| NEW ORLEANS
NEW ORLEANS As U.S. Senator Mary Landrieu addressed students at a New Orleans university destroyed by Hurricane Katrina nine years ago telling of her struggles to fund its restoration, she could as easily have been describing her fight this year to get re-elected.
In a race that could determine control of the U.S. Senate, Landrieu, a Democrat in a solidly red state that has grown more conservative in her 18 years on the job, is bucking strong headwinds.
"This is not my first rodeo," Landrieu told Reuters last week after addressing a crowd, most of whom were in primary school when she helped secure a $160 million loan to rebuild historically black Dillard University in New Orleans, instead of relocating it to Atlanta.
"While the forces against us are pretty strong, I think the record of my service and the coalition we’ve put together is stronger," she said.
But analysts see no easy path to victory - in either a November open primary or a likely December runoff.
Six years ago, Landrieu won re-election with 52 percent of the vote - the high-water mark of her first three Senate races, and the only time she avoided a runoff. Her challenges in repeating that feat are three-fold, analysts say.
The unusually high turnout of African-American voters in the 2008 presidential election, buoyed by then-candidate Barack Obama at the top of the ticket, and key to Landrieu for the 90-plus percent of black voters who back her, is unlikely to be replicated in 2014.
Hurricane Katrina, which demonstrated Landrieu's ability to steer large recovery funds to her state, is for many a receding memory.
Among potential swing voters, she is weighed down by her association-by-party with President Obama, who is deeply unpopular among independent and Republican whites in the state, said Kurt Corbello, associate professor of political science at Southeastern Louisiana University and a longtime student of the state's politics.
Landrieu confronts these obstacles with a message built around her clout and a robust fundraising apparatus that in the current cycle has taken in over $14 million, more than $5 million in excess of her main Republican challenger, U.S. Representative Bill Cassidy.

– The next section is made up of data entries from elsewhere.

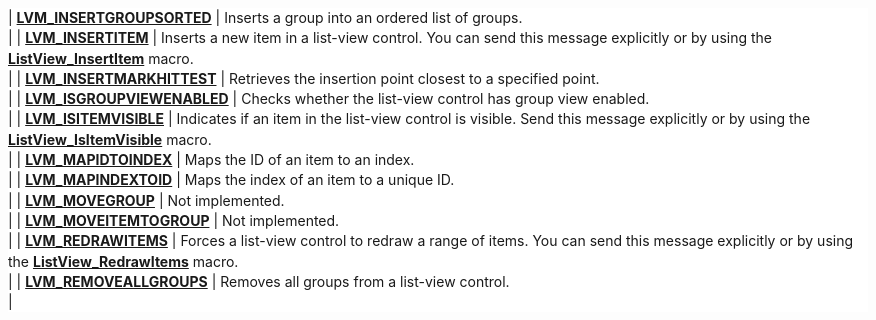 | [**LVM\_INSERTGROUPSORTED**](lvm-insertgroupsorted.md)               | Inserts a group into an ordered list of groups.<br/>                                                                                                                                                                                                                                                                                                                                                                                                         |
| [**LVM\_INSERTITEM**](lvm-insertitem.md)                             | Inserts a new item in a list-view control. You can send this message explicitly or by using the [**ListView\_InsertItem**](/windows/desktop/api/Commctrl/nf-commctrl-listview_insertitem) macro.<br/>                                                                                                                                                                                                                                                                                              |
| [**LVM\_INSERTMARKHITTEST**](lvm-insertmarkhittest.md)               | Retrieves the insertion point closest to a specified point.<br/>                                                                                                                                                                                                                                                                                                                                                                                             |
| [**LVM\_ISGROUPVIEWENABLED**](lvm-isgroupviewenabled.md)             | Checks whether the list-view control has group view enabled.<br/>                                                                                                                                                                                                                                                                                                                                                                                            |
| [**LVM\_ISITEMVISIBLE**](lvm-isitemvisible.md)                       | Indicates if an item in the list-view control is visible. Send this message explicitly or by using the [**ListView\_IsItemVisible**](/windows/desktop/api/Commctrl/nf-commctrl-listview_isitemvisible) macro.<br/>                                                                                                                                                                                                                                                                                 |
| [**LVM\_MAPIDTOINDEX**](lvm-mapidtoindex.md)                         | Maps the ID of an item to an index.<br/>                                                                                                                                                                                                                                                                                                                                                                                                                     |
| [**LVM\_MAPINDEXTOID**](lvm-mapindextoid.md)                         | Maps the index of an item to a unique ID.<br/>                                                                                                                                                                                                                                                                                                                                                                                                               |
| [**LVM\_MOVEGROUP**](lvm-movegroup.md)                               | Not implemented.<br/>                                                                                                                                                                                                                                                                                                                                                                                                                                        |
| [**LVM\_MOVEITEMTOGROUP**](lvm-moveitemtogroup.md)                   | Not implemented.<br/>                                                                                                                                                                                                                                                                                                                                                                                                                                        |
| [**LVM\_REDRAWITEMS**](lvm-redrawitems.md)                           | Forces a list-view control to redraw a range of items. You can send this message explicitly or by using the [**ListView\_RedrawItems**](/windows/desktop/api/Commctrl/nf-commctrl-listview_redrawitems) macro. <br/>                                                                                                                                                                                                                                                                               |
| [**LVM\_REMOVEALLGROUPS**](lvm-removeallgroups.md)                   | Removes all groups from a list-view control.<br/>                                                                                                                                                                                                                                                                                                                                                                                                            |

To woo moderates, the chairwoman of the Senate Energy and Natural Resources Committee has staked out positions - from supporting the Keystone XL oil pipeline to favoring continued tax breaks for oil drilling - that have also won over some in the state's fossil fuel industry.
But the 2008 "Katrina bump" she enjoyed among whites in greater New Orleans will be difficult to replicate, said John Couvillon, a Louisiana pollster who works mostly for Republican candidates.
Moreover, he added, blacks made up an estimated 30 percent of Louisiana's electorate that year, a figure likely to be closer to 25-27 percent in 2014.
"In the absence of higher black turnout and Katrina, she would have gotten 49 percent," he said, referring to 2008. "This occurred before she had to carry water for an unpopular Democratic president."
Indeed, in a state Mitt Romney won by more than 17 percent in 2012, with overwhelming support from whites, Cassidy and his backers have persistently linked Landrieu to Obama and, in particular, to her support of the Affordable Care Act.
"We’re merely pointing out that her record is in lock step with the president's agenda," said Cassidy campaign spokesman John Cummins, noting the steady, if slim, lead his candidate has enjoyed in polls.
If, as expected, no candidate secures a majority in the Nov. 4 primary, the top-two finishers, likely Landrieu and Cassidy, will compete in a runoff on Dec. 6.
Both sides have set aside funds for the runoff, which, if Republicans in November pick up five of the six seats they need to gain Senate control, would likely prove decisive, said Jennifer Duffy, senior editor at the Cook Political Report.
"Whatever this race looks like on Nov. 3, it's going to look a lot different on Nov. 5. It’s like hitting the reset button," she said.
But the hurdles in Landrieu's path appear unlikely to shrink after the primary, Couvillon said."I never count her out because she's a fighter," he said. "But the winds are blowing against her more strongly than in the 2002 and 2008 elections."